*** LISTED RECORDS
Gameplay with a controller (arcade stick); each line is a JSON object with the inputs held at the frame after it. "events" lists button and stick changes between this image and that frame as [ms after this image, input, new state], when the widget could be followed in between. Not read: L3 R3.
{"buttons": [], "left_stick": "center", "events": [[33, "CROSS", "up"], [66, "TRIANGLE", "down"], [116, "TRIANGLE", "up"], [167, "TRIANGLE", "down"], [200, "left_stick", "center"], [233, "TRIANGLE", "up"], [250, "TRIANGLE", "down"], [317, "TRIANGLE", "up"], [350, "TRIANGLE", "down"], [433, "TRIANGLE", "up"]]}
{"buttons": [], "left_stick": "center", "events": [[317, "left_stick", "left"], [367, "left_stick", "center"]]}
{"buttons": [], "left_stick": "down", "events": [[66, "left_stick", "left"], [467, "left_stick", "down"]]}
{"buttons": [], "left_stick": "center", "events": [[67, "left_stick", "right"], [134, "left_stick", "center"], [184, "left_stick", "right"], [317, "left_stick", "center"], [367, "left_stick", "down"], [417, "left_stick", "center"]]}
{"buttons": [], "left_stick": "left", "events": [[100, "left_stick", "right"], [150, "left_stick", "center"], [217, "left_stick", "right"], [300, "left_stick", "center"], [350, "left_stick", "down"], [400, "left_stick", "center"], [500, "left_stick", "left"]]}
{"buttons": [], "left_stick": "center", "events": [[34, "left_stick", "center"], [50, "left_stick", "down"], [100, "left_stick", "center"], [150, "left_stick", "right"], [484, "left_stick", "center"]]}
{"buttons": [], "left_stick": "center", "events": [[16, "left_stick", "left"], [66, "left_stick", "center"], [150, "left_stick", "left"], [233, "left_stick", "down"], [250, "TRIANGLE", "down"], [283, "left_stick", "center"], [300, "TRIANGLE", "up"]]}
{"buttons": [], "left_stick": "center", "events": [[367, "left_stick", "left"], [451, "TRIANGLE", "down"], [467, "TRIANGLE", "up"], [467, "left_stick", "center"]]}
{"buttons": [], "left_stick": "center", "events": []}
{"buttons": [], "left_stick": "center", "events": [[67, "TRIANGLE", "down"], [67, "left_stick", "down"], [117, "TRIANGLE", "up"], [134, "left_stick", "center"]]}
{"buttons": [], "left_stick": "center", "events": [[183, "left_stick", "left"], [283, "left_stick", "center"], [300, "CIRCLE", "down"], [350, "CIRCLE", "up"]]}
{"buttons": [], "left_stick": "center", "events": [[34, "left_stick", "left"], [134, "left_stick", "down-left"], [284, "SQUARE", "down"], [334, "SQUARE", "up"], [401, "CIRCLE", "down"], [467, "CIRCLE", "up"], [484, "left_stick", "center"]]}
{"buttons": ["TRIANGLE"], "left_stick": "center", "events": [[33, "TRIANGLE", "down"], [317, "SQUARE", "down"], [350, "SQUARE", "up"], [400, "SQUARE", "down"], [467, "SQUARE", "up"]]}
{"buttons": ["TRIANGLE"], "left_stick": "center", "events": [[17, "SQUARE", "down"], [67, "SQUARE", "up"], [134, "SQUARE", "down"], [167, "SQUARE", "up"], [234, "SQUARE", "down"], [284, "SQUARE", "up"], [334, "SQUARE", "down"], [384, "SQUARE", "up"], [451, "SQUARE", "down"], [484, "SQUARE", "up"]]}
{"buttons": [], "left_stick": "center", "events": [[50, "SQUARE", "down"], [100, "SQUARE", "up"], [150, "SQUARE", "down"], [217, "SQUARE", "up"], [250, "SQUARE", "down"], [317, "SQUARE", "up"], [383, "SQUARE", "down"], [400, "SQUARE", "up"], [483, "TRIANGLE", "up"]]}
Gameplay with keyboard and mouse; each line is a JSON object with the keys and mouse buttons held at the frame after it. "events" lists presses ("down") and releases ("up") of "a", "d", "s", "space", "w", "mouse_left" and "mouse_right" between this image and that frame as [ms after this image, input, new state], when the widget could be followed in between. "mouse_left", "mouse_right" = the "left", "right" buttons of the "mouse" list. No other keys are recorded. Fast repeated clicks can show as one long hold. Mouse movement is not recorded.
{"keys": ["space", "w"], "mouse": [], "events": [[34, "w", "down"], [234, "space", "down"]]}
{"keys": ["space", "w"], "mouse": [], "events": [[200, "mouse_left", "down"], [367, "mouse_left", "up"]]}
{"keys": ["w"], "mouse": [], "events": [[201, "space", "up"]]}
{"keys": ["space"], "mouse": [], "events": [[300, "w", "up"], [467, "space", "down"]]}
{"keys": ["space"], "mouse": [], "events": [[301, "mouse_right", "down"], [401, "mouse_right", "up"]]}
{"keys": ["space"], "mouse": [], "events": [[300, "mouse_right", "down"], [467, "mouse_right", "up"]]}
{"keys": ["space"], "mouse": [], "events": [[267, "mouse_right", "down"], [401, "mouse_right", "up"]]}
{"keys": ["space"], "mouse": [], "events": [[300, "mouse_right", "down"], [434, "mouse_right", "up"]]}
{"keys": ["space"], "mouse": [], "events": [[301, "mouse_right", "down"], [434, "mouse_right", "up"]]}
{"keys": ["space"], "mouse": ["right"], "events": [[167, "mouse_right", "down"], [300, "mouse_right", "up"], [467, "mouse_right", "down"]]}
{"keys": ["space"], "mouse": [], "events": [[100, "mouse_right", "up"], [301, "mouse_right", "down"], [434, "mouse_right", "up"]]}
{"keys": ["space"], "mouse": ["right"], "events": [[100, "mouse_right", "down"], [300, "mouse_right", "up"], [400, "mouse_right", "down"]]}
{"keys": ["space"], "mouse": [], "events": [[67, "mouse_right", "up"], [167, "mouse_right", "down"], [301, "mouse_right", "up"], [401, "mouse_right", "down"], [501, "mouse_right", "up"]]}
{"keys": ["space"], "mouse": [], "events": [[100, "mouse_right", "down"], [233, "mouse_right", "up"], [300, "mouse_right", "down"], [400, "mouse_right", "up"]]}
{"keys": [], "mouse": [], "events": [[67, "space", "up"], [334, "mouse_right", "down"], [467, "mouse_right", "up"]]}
******
Copy down the whole of the data above, matching it exactly.

SOLUTION FOR THIS EXERCISE >>
Gameplay with a controller (arcade stick); each line is a JSON object with the inputs held at the frame after it. "events" lists button and stick changes between this image and that frame as [ms after this image, input, new state], when the widget could be followed in between. Not read: L3 R3.
{"buttons": [], "left_stick": "center", "events": [[33, "CROSS", "up"], [66, "TRIANGLE", "down"], [116, "TRIANGLE", "up"], [167, "TRIANGLE", "down"], [200, "left_stick", "center"], [233, "TRIANGLE", "up"], [250, "TRIANGLE", "down"], [317, "TRIANGLE", "up"], [350, "TRIANGLE", "down"], [433, "TRIANGLE", "up"]]}
{"buttons": [], "left_stick": "center", "events": [[317, "left_stick", "left"], [367, "left_stick", "center"]]}
{"buttons": [], "left_stick": "down", "events": [[66, "left_stick", "left"], [467, "left_stick", "down"]]}
{"buttons": [], "left_stick": "center", "events": [[67, "left_stick", "right"], [134, "left_stick", "center"], [184, "left_stick", "right"], [317, "left_stick", "center"], [367, "left_stick", "down"], [417, "left_stick", "center"]]}
{"buttons": [], "left_stick": "left", "events": [[100, "left_stick", "right"], [150, "left_stick", "center"], [217, "left_stick", "right"], [300, "left_stick", "center"], [350, "left_stick", "down"], [400, "left_stick", "center"], [500, "left_stick", "left"]]}
{"buttons": [], "left_stick": "center", "events": [[34, "left_stick", "center"], [50, "left_stick", "down"], [100, "left_stick", "center"], [150, "left_stick", "right"], [484, "left_stick", "center"]]}
{"buttons": [], "left_stick": "center", "events": [[16, "left_stick", "left"], [66, "left_stick", "center"], [150, "left_stick", "left"], [233, "left_stick", "down"], [250, "TRIANGLE", "down"], [283, "left_stick", "center"], [300, "TRIANGLE", "up"]]}
{"buttons": [], "left_stick": "center", "events": [[367, "left_stick", "left"], [451, "TRIANGLE", "down"], [467, "TRIANGLE", "up"], [467, "left_stick", "center"]]}
{"buttons": [], "left_stick": "center", "events": []}
{"buttons": [], "left_stick": "center", "events": [[67, "TRIANGLE", "down"], [67, "left_stick", "down"], [117, "TRIANGLE", "up"], [134, "left_stick", "center"]]}
{"buttons": [], "left_stick": "center", "events": [[183, "left_stick", "left"], [283, "left_stick", "center"], [300, "CIRCLE", "down"], [350, "CIRCLE", "up"]]}
{"buttons": [], "left_stick": "center", "events": [[34, "left_stick", "left"], [134, "left_stick", "down-left"], [284, "SQUARE", "down"], [334, "SQUARE", "up"], [401, "CIRCLE", "down"], [467, "CIRCLE", "up"], [484, "left_stick", "center"]]}
{"buttons": ["TRIANGLE"], "left_stick": "center", "events": [[33, "TRIANGLE", "down"], [317, "SQUARE", "down"], [350, "SQUARE", "up"], [400, "SQUARE", "down"], [467, "SQUARE", "up"]]}
{"buttons": ["TRIANGLE"], "left_stick": "center", "events": [[17, "SQUARE", "down"], [67, "SQUARE", "up"], [134, "SQUARE", "down"], [167, "SQUARE", "up"], [234, "SQUARE", "down"], [284, "SQUARE", "up"], [334, "SQUARE", "down"], [384, "SQUARE", "up"], [451, "SQUARE", "down"], [484, "SQUARE", "up"]]}
{"buttons": [], "left_stick": "center", "events": [[50, "SQUARE", "down"], [100, "SQUARE", "up"], [150, "SQUARE", "down"], [217, "SQUARE", "up"], [250, "SQUARE", "down"], [317, "SQUARE", "up"], [383, "SQUARE", "down"], [400, "SQUARE", "up"], [483, "TRIANGLE", "up"]]}
Gameplay with keyboard and mouse; each line is a JSON object with the keys and mouse buttons held at the frame after it. "events" lists presses ("down") and releases ("up") of "a", "d", "s", "space", "w", "mouse_left" and "mouse_right" between this image and that frame as [ms after this image, input, new state], when the widget could be followed in between. "mouse_left", "mouse_right" = the "left", "right" buttons of the "mouse" list. No other keys are recorded. Fast repeated clicks can show as one long hold. Mouse movement is not recorded.
{"keys": ["space", "w"], "mouse": [], "events": [[34, "w", "down"], [234, "space", "down"]]}
{"keys": ["space", "w"], "mouse": [], "events": [[200, "mouse_left", "down"], [367, "mouse_left", "up"]]}
{"keys": ["w"], "mouse": [], "events": [[201, "space", "up"]]}
{"keys": ["space"], "mouse": [], "events": [[300, "w", "up"], [467, "space", "down"]]}
{"keys": ["space"], "mouse": [], "events": [[301, "mouse_right", "down"], [401, "mouse_right", "up"]]}
{"keys": ["space"], "mouse": [], "events": [[300, "mouse_right", "down"], [467, "mouse_right", "up"]]}
{"keys": ["space"], "mouse": [], "events": [[267, "mouse_right", "down"], [401, "mouse_right", "up"]]}
{"keys": ["space"], "mouse": [], "events": [[300, "mouse_right", "down"], [434, "mouse_right", "up"]]}
{"keys": ["space"], "mouse": [], "events": [[301, "mouse_right", "down"], [434, "mouse_right", "up"]]}
{"keys": ["space"], "mouse": ["right"], "events": [[167, "mouse_right", "down"], [300, "mouse_right", "up"], [467, "mouse_right", "down"]]}
{"keys": ["space"], "mouse": [], "events": [[100, "mouse_right", "up"], [301, "mouse_right", "down"], [434, "mouse_right", "up"]]}
{"keys": ["space"], "mouse": ["right"], "events": [[100, "mouse_right", "down"], [300, "mouse_right", "up"], [400, "mouse_right", "down"]]}
{"keys": ["space"], "mouse": [], "events": [[67, "mouse_right", "up"], [167, "mouse_right", "down"], [301, "mouse_right", "up"], [401, "mouse_right", "down"], [501, "mouse_right", "up"]]}
{"keys": ["space"], "mouse": [], "events": [[100, "mouse_right", "down"], [233, "mouse_right", "up"], [300, "mouse_right", "down"], [400, "mouse_right", "up"]]}
{"keys": [], "mouse": [], "events": [[67, "space", "up"], [334, "mouse_right", "down"], [467, "mouse_right", "up"]]}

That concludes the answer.